John Carey is one of Britain’s most distinguished academics and literary critics, who has managed to combine scholarly rigour with invigorating attacks on elitist views of high culture.

Carey is a life-long Oxford don: even in retirement he is emeritus Merton Professor of English Literature. Although he has specialised in the poetry of John Milton and John Donne (and the 1980 Booker Prize winner William Golding) he is perhaps better known as a witty provocateur through such works as The Intellectuals and the Masses (1992), a study of the snootiness of Modernist writers, and What Good Are the Arts? (2005).
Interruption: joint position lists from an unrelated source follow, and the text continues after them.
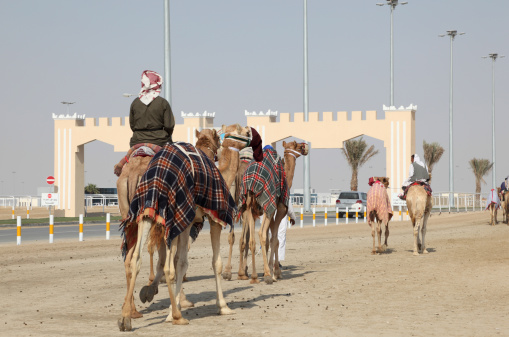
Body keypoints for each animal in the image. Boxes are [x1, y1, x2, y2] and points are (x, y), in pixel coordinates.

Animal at [236, 140, 308, 282]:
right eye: (297, 145)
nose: (306, 147)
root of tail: (250, 183)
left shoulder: (267, 210)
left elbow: (271, 240)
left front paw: (271, 269)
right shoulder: (278, 208)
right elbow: (275, 239)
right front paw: (275, 272)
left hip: (248, 207)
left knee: (248, 239)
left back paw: (249, 275)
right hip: (265, 206)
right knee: (260, 234)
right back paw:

Carey has not only chaired the Booker Prize panel twice (1982 and 2004) but also the inaugural Man Booker International Prize 2005. 
 

Background

Between 2005 - 2015, the Man Booker International Prize recognised one writer for their achievement in fiction.

Worth £60,000, the prize was awarded every two years to a living author who had published fiction either originally in English or whose work is generally available in translation in the English language.

The winner was chosen solely at the discretion of the judging panel and there were no submissions from publishers.

The Man Booker International Prize was different from the annual Man Booker Prize for Fiction in that it highlighted one writer’s overall contribution to fiction on the world stage. In focusing on overall literary excellence, the judges considered a writer’s body of work rather than a single novel.